PepsiAmericas hasn’t yet determined whether it will tap those particular bells and whistles, “but those extras were defined as future requirements” when the company evaluated handheld systems, Johnsen says. “Those are things we see as potential opportunities.”

Agents See the Difference

For delivery agents, the PDT 8000 offers a lighter, faster, more up-to-date handheld with a new user interface, but it will perform basically the same functions as the old handheld computers, Johnsen says. The agents will see a big difference, though, when it’s time to exchange data between their handheld computers and the host system.
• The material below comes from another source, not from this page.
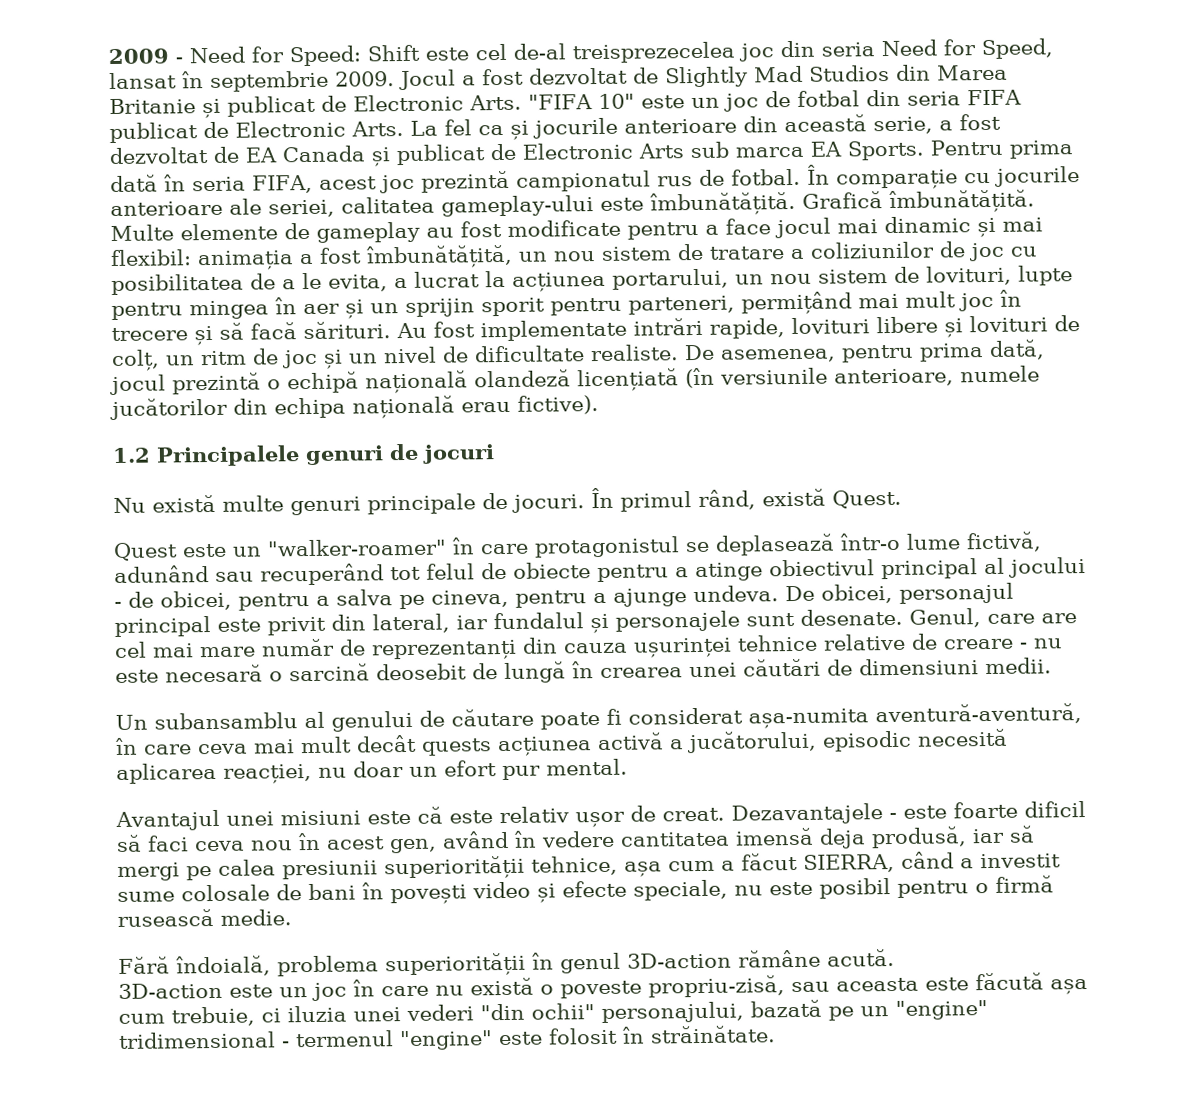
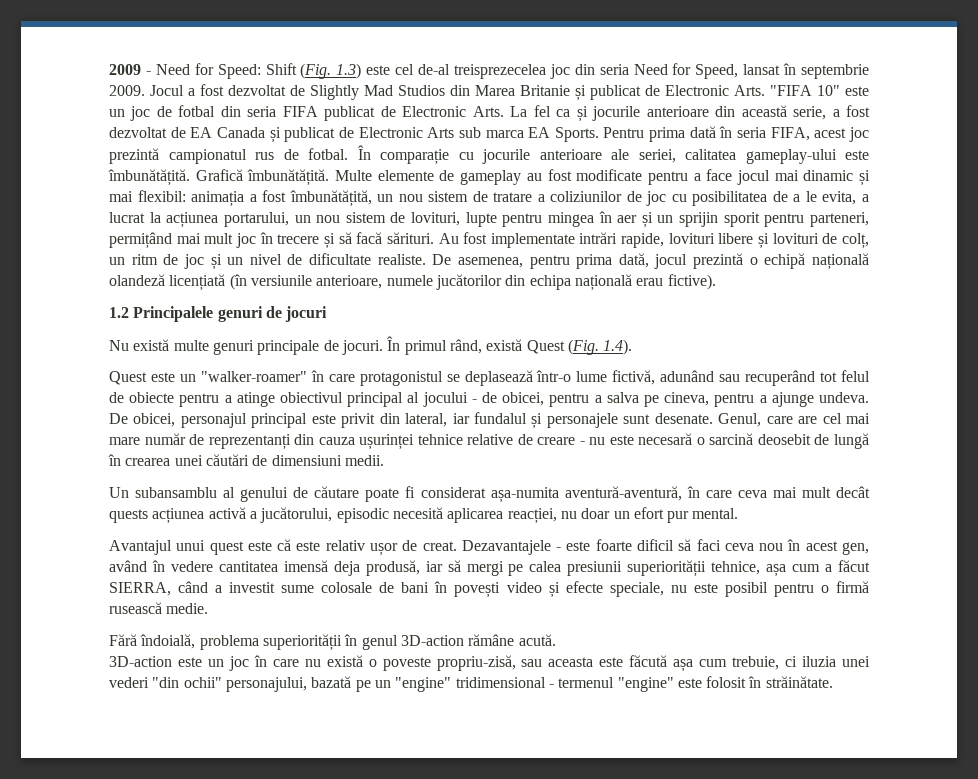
(420, 53) none -> [300,63,362,79] (Fig. 1.3)
[832,489,902,509] Quest. -> [526,339,633,355] Quest (Fig. 1.4).
[225,810,361,826] unei misiuni -> [176,540,244,555] unui quest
Instead of carrying the units into the DC to insert in communications cradles, the agents will leave them in their trucks, sending and receiving data over the WLAN.

Wireless local networking offers two main advantages, Schrieb says. “First, you run at the speed of your network, vs. going to a serial cradle, which only runs at serial speed. So you actually update the devices faster over the wireless LAN.”

Also, it gives the delivery agent one less task to do in the DC. “I don’t have to worry about going to some kind of breakout room and putting my device in a cradle,” he says. Instead, the agent attends to other responsibilities in the DC while the unit in the truck sends and receives data.

The Joy of Wireless

“The wireless local area network eliminates all the docks and cabling that has to be done in our distribution centers,” Johnsen says. “The transmission of the day’s invoices and the whole route settlement and reconciliation process can happen in the facilities without having to physically dock the devices.” That saves money because the WLAN requires much less infrastructure than a wired communications system for handhelds.

“Some of our distribution centers run 150 to 200 routes, and they’re large facilities,” Johnsen explains. “You have to have a room big enough for 150 docks, and all the cabling and patch panels.” As most of the delivery agents arrive with their handhelds at about the same time, “that room becomes kind of a madhouse.”

Delivery agents will also carry portable printers to generate invoices. PepsiAmericas is still weighing options for linking those printers to the PDTs. Agents might attach both of them to the docking cradle in the truck, which means a driver would return to the truck to print an invoice. But the company is also considering wireless connectivity between the printer and the PDT, Johnsen says.

In smaller markets, delivery agents will continue to do sales too, but they also will exchange their old handhelds for the Symbol PDTs. “The Xtech software that’s running on the delivery handhelds is capable of taking an order as well,” Johnsen says. These driver will use the WLAN to exchange data with the host system but will not employ wireless wide area communications.

Target Rollout Date: 2004

PepsiAmericas plans to have the PeopleSoft applications running at all 120 U.S. locations by the end of September. Once it finishes conducting pilots with the handheld units in November, it will start rolling them out as well, Johnsen says. The company expects to implement the new mobile system at all of its locations by the first quarter of 2004.

When the rollout is complete, officials at PepsiAmericas expect the new business model, and the technology supporting it, to help boost sales. Separating sales from delivery will create a corps of account managers who are trained to focus on customers’ needs, says Johnsen.

Also, the new system will allow PepsiAmericas to load each truck with exactly the products its customers require. “It allows us to draw on our true inventory, as opposed to the inventory of that person’s truck,” he says.

The results: well-stocked store shelves and consumers happily pouring out the soft drinks they like best.